§ **What needs to be done**
Rewrite every line of the records below as a Markdown table with two columns, "Row" for a running row number and "Text" for the line itself. Leave out blank lines.

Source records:
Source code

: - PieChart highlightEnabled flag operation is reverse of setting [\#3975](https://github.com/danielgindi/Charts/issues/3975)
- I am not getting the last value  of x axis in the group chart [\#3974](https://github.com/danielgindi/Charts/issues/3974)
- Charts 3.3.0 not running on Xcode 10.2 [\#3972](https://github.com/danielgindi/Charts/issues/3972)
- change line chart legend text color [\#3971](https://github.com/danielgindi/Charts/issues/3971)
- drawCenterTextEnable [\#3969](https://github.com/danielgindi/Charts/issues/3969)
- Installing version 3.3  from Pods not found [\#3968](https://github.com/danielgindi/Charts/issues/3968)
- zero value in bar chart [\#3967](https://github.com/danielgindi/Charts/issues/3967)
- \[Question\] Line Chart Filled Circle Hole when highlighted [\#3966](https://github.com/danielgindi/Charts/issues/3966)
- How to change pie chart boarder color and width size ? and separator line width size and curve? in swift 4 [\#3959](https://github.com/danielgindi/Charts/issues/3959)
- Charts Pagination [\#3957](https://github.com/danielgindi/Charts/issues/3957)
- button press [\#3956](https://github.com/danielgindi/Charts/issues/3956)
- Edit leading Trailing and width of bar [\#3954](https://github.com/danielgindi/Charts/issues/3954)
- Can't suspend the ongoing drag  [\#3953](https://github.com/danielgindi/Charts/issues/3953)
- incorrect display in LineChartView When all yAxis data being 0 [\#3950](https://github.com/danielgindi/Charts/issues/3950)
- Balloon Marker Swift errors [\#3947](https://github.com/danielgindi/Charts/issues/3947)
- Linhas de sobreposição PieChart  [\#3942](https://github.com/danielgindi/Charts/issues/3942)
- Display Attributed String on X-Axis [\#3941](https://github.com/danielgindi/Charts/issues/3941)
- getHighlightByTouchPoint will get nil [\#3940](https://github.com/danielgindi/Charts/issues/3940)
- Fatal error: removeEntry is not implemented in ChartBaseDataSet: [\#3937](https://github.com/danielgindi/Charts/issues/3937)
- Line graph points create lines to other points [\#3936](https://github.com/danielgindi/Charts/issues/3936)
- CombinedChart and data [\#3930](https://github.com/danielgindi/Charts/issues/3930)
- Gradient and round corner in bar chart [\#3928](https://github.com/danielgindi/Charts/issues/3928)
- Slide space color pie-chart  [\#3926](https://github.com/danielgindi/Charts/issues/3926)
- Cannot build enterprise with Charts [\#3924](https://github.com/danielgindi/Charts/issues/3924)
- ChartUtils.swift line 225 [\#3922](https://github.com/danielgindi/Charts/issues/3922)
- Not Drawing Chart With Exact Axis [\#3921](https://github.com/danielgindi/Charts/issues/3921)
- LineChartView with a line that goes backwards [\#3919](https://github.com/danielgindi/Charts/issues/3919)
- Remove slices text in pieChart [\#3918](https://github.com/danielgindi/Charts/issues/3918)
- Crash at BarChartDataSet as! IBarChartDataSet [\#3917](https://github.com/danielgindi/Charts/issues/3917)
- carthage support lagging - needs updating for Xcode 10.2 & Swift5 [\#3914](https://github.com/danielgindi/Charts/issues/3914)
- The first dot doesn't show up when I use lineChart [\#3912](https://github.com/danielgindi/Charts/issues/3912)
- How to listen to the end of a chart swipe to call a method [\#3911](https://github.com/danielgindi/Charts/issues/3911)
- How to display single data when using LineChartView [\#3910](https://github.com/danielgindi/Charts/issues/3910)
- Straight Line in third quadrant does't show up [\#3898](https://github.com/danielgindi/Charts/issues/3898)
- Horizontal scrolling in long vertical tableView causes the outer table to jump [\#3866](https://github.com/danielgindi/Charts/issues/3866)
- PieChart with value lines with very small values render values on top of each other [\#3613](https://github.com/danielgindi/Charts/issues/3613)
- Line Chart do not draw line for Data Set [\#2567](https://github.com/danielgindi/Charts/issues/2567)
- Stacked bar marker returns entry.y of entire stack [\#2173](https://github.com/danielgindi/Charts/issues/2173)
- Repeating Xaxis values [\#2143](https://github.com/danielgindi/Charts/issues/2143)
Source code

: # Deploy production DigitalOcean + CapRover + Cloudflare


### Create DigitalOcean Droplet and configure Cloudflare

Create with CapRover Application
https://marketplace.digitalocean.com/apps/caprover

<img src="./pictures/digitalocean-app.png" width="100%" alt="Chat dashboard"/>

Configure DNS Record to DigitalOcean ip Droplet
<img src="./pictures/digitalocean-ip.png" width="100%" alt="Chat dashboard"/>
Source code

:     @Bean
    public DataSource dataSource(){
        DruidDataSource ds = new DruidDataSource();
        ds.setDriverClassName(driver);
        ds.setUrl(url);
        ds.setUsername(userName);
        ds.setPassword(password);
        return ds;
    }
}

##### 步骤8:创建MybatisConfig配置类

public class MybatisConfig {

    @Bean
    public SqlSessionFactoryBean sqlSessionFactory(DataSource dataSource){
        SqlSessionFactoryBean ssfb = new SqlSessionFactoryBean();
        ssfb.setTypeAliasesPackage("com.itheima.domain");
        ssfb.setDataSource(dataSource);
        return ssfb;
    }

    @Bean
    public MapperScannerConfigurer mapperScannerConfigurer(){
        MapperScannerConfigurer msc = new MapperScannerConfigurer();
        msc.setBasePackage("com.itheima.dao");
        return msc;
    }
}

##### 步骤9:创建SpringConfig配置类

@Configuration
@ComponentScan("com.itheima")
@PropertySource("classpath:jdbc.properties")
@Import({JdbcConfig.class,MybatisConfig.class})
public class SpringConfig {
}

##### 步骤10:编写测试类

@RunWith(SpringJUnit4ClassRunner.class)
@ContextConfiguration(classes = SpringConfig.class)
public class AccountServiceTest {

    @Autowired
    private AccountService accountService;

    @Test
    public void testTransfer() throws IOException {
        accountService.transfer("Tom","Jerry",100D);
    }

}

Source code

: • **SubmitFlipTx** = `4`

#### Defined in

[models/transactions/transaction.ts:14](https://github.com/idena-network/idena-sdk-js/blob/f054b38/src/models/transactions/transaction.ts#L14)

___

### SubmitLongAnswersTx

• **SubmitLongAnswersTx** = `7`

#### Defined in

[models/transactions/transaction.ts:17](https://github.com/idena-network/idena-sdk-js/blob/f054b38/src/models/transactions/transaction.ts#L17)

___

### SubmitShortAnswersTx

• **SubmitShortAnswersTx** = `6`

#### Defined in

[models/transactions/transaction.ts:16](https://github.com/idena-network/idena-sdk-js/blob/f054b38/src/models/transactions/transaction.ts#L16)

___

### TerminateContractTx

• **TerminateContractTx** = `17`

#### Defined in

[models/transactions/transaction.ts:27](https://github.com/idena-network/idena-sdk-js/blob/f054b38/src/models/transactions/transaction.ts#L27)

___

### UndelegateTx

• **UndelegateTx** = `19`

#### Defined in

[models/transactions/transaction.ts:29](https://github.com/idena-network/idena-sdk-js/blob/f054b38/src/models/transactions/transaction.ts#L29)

§ **Expected answer**
| Row | Text |
|---|---|
| 1 | Source code |
| 2 | : - PieChart highlightEnabled flag operation is reverse of setting [\#3975](https://github.com/danielgindi/Charts/issues/3975) |
| 3 | - I am not getting the last value  of x axis in the group chart [\#3974](https://github.com/danielgindi/Charts/issues/3974) |
| 4 | - Charts 3.3.0 not running on Xcode 10.2 [\#3972](https://github.com/danielgindi/Charts/issues/3972) |
| 5 | - change line chart legend text color [\#3971](https://github.com/danielgindi/Charts/issues/3971) |
| 6 | - drawCenterTextEnable [\#3969](https://github.com/danielgindi/Charts/issues/3969) |
| 7 | - Installing version 3.3  from Pods not found [\#3968](https://github.com/danielgindi/Charts/issues/3968) |
| 8 | - zero value in bar chart [\#3967](https://github.com/danielgindi/Charts/issues/3967) |
| 9 | - \[Question\] Line Chart Filled Circle Hole when highlighted [\#3966](https://github.com/danielgindi/Charts/issues/3966) |
| 10 | - How to change pie chart boarder color and width size ? and separator line width size and curve? in swift 4 [\#3959](https://github.com/danielgindi/Charts/issues/3959) |
| 11 | - Charts Pagination [\#3957](https://github.com/danielgindi/Charts/issues/3957) |
| 12 | - button press [\#3956](https://github.com/danielgindi/Charts/issues/3956) |
| 13 | - Edit leading Trailing and width of bar [\#3954](https://github.com/danielgindi/Charts/issues/3954) |
| 14 | - Can't suspend the ongoing drag  [\#3953](https://github.com/danielgindi/Charts/issues/3953) |
| 15 | - incorrect display in LineChartView When all yAxis data being 0 [\#3950](https://github.com/danielgindi/Charts/issues/3950) |
| 16 | - Balloon Marker Swift errors [\#3947](https://github.com/danielgindi/Charts/issues/3947) |
| 17 | - Linhas de sobreposição PieChart  [\#3942](https://github.com/danielgindi/Charts/issues/3942) |
| 18 | - Display Attributed String on X-Axis [\#3941](https://github.com/danielgindi/Charts/issues/3941) |
| 19 | - getHighlightByTouchPoint will get nil [\#3940](https://github.com/danielgindi/Charts/issues/3940) |
| 20 | - Fatal error: removeEntry is not implemented in ChartBaseDataSet: [\#3937](https://github.com/danielgindi/Charts/issues/3937) |
| 21 | - Line graph points create lines to other points [\#3936](https://github.com/danielgindi/Charts/issues/3936) |
| 22 | - CombinedChart and data [\#3930](https://github.com/danielgindi/Charts/issues/3930) |
| 23 | - Gradient and round corner in bar chart [\#3928](https://github.com/danielgindi/Charts/issues/3928) |
| 24 | - Slide space color pie-chart  [\#3926](https://github.com/danielgindi/Charts/issues/3926) |
| 25 | - Cannot build enterprise with Charts [\#3924](https://github.com/danielgindi/Charts/issues/3924) |
| 26 | - ChartUtils.swift line 225 [\#3922](https://github.com/danielgindi/Charts/issues/3922) |
| 27 | - Not Drawing Chart With Exact Axis [\#3921](https://github.com/danielgindi/Charts/issues/3921) |
| 28 | - LineChartView with a line that goes backwards [\#3919](https://github.com/danielgindi/Charts/issues/3919) |
| 29 | - Remove slices text in pieChart [\#3918](https://github.com/danielgindi/Charts/issues/3918) |
| 30 | - Crash at BarChartDataSet as! IBarChartDataSet [\#3917](https://github.com/danielgindi/Charts/issues/3917) |
| 31 | - carthage support lagging - needs updating for Xcode 10.2 & Swift5 [\#3914](https://github.com/danielgindi/Charts/issues/3914) |
| 32 | - The first dot doesn't show up when I use lineChart [\#3912](https://github.com/danielgindi/Charts/issues/3912) |
| 33 | - How to listen to the end of a chart swipe to call a method [\#3911](https://github.com/danielgindi/Charts/issues/3911) |
| 34 | - How to display single data when using LineChartView [\#3910](https://github.com/danielgindi/Charts/issues/3910) |
| 35 | - Straight Line in third quadrant does't show up [\#3898](https://github.com/danielgindi/Charts/issues/3898) |
| 36 | - Horizontal scrolling in long vertical tableView causes the outer table to jump [\#3866](https://github.com/danielgindi/Charts/issues/3866) |
| 37 | - PieChart with value lines with very small values render values on top of each other [\#3613](https://github.com/danielgindi/Charts/issues/3613) |
| 38 | - Line Chart do not draw line for Data Set [\#2567](https://github.com/danielgindi/Charts/issues/2567) |
| 39 | - Stacked bar marker returns entry.y of entire stack [\#2173](https://github.com/danielgindi/Charts/issues/2173) |
| 40 | - Repeating Xaxis values [\#2143](https://github.com/danielgindi/Charts/issues/2143) |
| 41 | Source code |
| 42 | : # Deploy production DigitalOcean + CapRover + Cloudflare |
| 43 | ### Create DigitalOcean Droplet and configure Cloudflare |
| 44 | Create with CapRover Application |
| 45 | https://marketplace.digitalocean.com/apps/caprover |
| 46 | <img src="./pictures/digitalocean-app.png" width="100%" alt="Chat dashboard"/> |
| 47 | Configure DNS Record to DigitalOcean ip Droplet |
| 48 | <img src="./pictures/digitalocean-ip.png" width="100%" alt="Chat dashboard"/> |
| 49 | Source code |
| 50 | :     @Bean |
| 51 |     public DataSource dataSource(){ |
| 52 |         DruidDataSource ds = new DruidDataSource(); |
| 53 |         ds.setDriverClassName(driver); |
| 54 |         ds.setUrl(url); |
| 55 |         ds.setUsername(userName); |
| 56 |         ds.setPassword(password); |
| 57 |         return ds; |
| 58 |     } |
| 59 | } |
| 60 | ##### 步骤8:创建MybatisConfig配置类 |
| 61 | public class MybatisConfig { |
| 62 |     @Bean |
| 63 |     public SqlSessionFactoryBean sqlSessionFactory(DataSource dataSource){ |
| 64 |         SqlSessionFactoryBean ssfb = new SqlSessionFactoryBean(); |
| 65 |         ssfb.setTypeAliasesPackage("com.itheima.domain"); |
| 66 |         ssfb.setDataSource(dataSource); |
| 67 |         return ssfb; |
| 68 |     } |
| 69 |     @Bean |
| 70 |     public MapperScannerConfigurer mapperScannerConfigurer(){ |
| 71 |         MapperScannerConfigurer msc = new MapperScannerConfigurer(); |
| 72 |         msc.setBasePackage("com.itheima.dao"); |
| 73 |         return msc; |
| 74 |     } |
| 75 | } |
| 76 | ##### 步骤9:创建SpringConfig配置类 |
| 77 | @Configuration |
| 78 | @ComponentScan("com.itheima") |
| 79 | @PropertySource("classpath:jdbc.properties") |
| 80 | @Import({JdbcConfig.class,MybatisConfig.class}) |
| 81 | public class SpringConfig { |
| 82 | } |
| 83 | ##### 步骤10:编写测试类 |
| 84 | @RunWith(SpringJUnit4ClassRunner.class) |
| 85 | @ContextConfiguration(classes = SpringConfig.class) |
| 86 | public class AccountServiceTest { |
| 87 |     @Autowired |
| 88 |     private AccountService accountService; |
| 89 |     @Test |
| 90 |     public void testTransfer() throws IOException { |
| 91 |         accountService.transfer("Tom","Jerry",100D); |
| 92 |     } |
| 93 | } |
| 94 | Source code |
| 95 | : • **SubmitFlipTx** = `4` |
| 96 | #### Defined in |
| 97 | [models/transactions/transaction.ts:14](https://github.com/idena-network/idena-sdk-js/blob/f054b38/src/models/transactions/transaction.ts#L14) |
| 98 | ___ |
| 99 | ### SubmitLongAnswersTx |
| 100 | • **SubmitLongAnswersTx** = `7` |
| 101 | #### Defined in |
| 102 | [models/transactions/transaction.ts:17](https://github.com/idena-network/idena-sdk-js/blob/f054b38/src/models/transactions/transaction.ts#L17) |
| 103 | ___ |
| 104 | ### SubmitShortAnswersTx |
| 105 | • **SubmitShortAnswersTx** = `6` |
| 106 | #### Defined in |
| 107 | [models/transactions/transaction.ts:16](https://github.com/idena-network/idena-sdk-js/blob/f054b38/src/models/transactions/transaction.ts#L16) |
| 108 | ___ |
| 109 | ### TerminateContractTx |
| 110 | • **TerminateContractTx** = `17` |
| 111 | #### Defined in |
| 112 | [models/transactions/transaction.ts:27](https://github.com/idena-network/idena-sdk-js/blob/f054b38/src/models/transactions/transaction.ts#L27) |
| 113 | ___ |
| 114 | ### UndelegateTx |
| 115 | • **UndelegateTx** = `19` |
| 116 | #### Defined in |
| 117 | [models/transactions/transaction.ts:29](https://github.com/idena-network/idena-sdk-js/blob/f054b38/src/models/transactions/transaction.ts#L29) |